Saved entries

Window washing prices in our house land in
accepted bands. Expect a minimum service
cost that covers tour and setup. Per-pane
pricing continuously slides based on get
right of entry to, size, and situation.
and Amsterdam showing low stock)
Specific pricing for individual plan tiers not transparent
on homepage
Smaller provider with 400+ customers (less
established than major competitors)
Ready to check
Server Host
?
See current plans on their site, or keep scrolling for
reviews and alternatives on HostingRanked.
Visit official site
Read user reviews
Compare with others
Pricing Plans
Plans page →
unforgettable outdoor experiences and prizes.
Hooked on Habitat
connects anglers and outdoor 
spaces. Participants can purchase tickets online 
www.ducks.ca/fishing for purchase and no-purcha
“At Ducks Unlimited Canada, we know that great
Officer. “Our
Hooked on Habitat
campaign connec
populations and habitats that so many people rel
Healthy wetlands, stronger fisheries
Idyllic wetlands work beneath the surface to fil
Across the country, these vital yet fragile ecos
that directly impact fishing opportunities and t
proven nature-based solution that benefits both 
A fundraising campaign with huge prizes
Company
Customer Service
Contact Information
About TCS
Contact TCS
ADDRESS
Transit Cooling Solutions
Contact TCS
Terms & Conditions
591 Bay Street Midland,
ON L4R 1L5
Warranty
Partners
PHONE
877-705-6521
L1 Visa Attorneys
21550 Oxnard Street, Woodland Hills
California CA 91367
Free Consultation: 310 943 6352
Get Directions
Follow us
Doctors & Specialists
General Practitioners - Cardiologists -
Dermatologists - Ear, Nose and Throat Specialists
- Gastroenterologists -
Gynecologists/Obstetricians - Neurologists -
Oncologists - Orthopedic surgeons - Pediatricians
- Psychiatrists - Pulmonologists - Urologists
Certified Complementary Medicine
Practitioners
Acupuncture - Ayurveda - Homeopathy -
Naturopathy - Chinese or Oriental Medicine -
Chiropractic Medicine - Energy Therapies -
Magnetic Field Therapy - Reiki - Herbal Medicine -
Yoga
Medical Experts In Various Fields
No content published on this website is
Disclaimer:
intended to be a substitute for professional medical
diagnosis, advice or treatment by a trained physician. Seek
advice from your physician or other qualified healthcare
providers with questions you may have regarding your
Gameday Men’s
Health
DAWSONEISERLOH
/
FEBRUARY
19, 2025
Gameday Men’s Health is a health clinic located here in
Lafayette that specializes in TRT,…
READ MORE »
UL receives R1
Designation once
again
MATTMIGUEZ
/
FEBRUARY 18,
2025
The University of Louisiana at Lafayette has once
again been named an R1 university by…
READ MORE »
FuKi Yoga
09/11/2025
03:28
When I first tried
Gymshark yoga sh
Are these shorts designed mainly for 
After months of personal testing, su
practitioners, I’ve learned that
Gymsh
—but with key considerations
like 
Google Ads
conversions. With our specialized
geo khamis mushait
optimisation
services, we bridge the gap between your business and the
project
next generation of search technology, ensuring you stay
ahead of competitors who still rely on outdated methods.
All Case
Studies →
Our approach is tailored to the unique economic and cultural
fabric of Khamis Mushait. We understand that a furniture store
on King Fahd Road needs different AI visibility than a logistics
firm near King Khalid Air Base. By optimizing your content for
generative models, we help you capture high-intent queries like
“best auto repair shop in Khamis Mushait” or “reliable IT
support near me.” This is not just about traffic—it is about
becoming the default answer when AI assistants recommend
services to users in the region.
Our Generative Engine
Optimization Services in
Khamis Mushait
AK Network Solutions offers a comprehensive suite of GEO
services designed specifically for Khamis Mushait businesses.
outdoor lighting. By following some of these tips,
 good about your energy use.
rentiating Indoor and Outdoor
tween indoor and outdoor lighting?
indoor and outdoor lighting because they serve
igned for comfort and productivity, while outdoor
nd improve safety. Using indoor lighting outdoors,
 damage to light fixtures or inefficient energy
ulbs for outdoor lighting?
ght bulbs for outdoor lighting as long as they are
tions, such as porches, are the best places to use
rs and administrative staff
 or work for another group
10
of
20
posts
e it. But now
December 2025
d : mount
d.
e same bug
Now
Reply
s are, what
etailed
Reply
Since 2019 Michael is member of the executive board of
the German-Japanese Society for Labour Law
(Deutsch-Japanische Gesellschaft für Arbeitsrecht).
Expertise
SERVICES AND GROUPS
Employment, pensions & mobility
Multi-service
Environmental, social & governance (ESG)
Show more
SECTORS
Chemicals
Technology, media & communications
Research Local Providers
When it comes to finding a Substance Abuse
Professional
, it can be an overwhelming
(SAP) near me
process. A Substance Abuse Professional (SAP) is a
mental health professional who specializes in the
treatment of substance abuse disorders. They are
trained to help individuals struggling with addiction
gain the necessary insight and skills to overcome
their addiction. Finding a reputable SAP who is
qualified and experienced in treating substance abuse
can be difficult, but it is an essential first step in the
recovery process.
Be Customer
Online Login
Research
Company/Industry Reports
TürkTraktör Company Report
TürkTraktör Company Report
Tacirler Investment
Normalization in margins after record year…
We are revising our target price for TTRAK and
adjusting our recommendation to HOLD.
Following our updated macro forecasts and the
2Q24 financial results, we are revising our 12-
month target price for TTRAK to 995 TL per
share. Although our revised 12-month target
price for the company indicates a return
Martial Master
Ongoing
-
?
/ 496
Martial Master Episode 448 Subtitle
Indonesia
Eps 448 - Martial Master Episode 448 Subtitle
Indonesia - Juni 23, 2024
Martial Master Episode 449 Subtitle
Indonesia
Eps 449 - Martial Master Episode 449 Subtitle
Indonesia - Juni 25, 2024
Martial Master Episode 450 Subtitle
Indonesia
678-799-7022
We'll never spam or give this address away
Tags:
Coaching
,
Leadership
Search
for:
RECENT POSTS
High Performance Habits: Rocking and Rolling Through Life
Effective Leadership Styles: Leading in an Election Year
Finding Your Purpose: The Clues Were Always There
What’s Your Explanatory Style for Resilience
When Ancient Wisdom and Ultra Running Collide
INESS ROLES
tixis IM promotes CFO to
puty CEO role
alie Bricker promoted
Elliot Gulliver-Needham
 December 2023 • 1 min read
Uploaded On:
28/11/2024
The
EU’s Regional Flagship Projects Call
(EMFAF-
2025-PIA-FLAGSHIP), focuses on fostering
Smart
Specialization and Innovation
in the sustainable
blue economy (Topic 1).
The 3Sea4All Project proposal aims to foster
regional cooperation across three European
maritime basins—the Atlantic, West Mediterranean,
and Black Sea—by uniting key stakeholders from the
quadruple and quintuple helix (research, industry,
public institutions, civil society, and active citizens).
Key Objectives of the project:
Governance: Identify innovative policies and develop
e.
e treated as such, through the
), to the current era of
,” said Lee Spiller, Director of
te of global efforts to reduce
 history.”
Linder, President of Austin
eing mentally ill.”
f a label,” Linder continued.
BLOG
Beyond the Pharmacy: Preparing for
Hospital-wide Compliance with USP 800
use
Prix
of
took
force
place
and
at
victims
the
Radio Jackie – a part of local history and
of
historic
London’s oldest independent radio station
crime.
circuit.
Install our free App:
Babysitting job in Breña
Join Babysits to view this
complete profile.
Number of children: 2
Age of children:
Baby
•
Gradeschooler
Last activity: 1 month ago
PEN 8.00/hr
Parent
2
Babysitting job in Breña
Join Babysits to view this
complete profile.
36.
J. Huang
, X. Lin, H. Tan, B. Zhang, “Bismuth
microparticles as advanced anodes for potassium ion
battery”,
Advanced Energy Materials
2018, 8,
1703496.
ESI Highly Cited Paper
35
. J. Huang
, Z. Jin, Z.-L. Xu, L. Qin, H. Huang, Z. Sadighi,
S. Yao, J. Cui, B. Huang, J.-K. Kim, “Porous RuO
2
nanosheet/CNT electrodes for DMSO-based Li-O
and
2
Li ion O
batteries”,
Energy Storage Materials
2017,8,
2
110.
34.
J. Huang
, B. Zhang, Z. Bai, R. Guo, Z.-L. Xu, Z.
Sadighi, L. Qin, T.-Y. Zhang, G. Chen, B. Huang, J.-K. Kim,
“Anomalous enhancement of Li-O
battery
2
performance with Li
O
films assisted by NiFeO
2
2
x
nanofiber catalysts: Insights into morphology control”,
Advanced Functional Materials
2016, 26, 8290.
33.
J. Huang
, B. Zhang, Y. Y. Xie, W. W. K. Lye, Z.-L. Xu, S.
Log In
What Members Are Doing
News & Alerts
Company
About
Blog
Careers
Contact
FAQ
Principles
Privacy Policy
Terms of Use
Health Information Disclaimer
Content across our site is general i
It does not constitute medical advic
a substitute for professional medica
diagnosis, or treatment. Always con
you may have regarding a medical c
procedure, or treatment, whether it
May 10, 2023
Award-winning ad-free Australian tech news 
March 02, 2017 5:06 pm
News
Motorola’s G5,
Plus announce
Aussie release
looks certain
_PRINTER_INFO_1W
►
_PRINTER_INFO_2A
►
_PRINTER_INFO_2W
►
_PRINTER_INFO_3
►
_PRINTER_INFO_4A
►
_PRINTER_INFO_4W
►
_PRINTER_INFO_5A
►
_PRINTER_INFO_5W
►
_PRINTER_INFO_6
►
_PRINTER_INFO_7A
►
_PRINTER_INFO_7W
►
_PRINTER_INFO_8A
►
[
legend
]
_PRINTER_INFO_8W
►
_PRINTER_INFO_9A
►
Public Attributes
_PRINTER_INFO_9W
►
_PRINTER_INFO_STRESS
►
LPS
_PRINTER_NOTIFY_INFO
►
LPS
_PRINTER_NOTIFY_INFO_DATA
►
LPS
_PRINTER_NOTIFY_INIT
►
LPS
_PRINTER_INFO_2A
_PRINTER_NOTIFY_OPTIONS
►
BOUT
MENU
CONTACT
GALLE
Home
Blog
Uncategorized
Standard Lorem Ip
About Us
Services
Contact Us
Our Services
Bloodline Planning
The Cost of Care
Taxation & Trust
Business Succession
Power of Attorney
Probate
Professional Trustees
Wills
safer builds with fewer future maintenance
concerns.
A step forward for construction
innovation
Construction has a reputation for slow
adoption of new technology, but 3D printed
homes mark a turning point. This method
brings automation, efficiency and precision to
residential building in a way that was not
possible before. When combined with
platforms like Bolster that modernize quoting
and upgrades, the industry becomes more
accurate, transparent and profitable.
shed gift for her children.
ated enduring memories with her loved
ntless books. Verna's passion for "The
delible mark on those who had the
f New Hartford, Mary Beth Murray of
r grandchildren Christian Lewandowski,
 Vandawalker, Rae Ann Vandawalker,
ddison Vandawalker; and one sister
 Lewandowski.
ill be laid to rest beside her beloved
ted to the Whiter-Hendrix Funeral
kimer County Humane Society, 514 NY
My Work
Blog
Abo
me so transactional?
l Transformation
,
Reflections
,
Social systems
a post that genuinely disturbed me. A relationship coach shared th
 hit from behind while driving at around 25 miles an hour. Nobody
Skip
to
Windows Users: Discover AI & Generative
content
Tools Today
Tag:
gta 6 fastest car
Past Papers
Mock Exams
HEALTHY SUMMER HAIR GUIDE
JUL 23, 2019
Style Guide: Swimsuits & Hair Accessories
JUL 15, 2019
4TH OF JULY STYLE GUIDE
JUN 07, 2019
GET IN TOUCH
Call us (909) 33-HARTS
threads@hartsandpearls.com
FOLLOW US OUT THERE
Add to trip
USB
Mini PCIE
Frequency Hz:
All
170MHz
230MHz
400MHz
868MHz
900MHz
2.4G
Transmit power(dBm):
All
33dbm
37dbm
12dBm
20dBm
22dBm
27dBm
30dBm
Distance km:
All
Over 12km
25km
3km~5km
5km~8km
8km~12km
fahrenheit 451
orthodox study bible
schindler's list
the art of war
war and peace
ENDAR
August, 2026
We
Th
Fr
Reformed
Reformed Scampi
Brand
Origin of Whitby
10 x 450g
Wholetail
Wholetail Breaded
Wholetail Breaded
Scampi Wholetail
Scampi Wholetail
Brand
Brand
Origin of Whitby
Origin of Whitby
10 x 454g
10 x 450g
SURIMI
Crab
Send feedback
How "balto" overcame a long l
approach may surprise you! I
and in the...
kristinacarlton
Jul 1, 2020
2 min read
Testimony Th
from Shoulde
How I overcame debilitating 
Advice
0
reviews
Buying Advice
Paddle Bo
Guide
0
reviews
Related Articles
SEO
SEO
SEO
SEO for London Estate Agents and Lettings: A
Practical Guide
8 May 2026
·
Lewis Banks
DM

#### WHAT TO DO
Write out the lines from the start of the records through the line containing "www.ducks.ca/fishing for purchase", including that line.

#### TASK SOLUTION
Window washing prices in our house land in
accepted bands. Expect a minimum service
cost that covers tour and setup. Per-pane
pricing continuously slides based on get
right of entry to, size, and situation.
and Amsterdam showing low stock)
Specific pricing for individual plan tiers not transparent
on homepage
Smaller provider with 400+ customers (less
established than major competitors)
Ready to check
Server Host
?
See current plans on their site, or keep scrolling for
reviews and alternatives on HostingRanked.
Visit official site
Read user reviews
Compare with others
Pricing Plans
Plans page →
unforgettable outdoor experiences and prizes.
Hooked on Habitat
connects anglers and outdoor 
spaces. Participants can purchase tickets online 
www.ducks.ca/fishing for purchase and no-purcha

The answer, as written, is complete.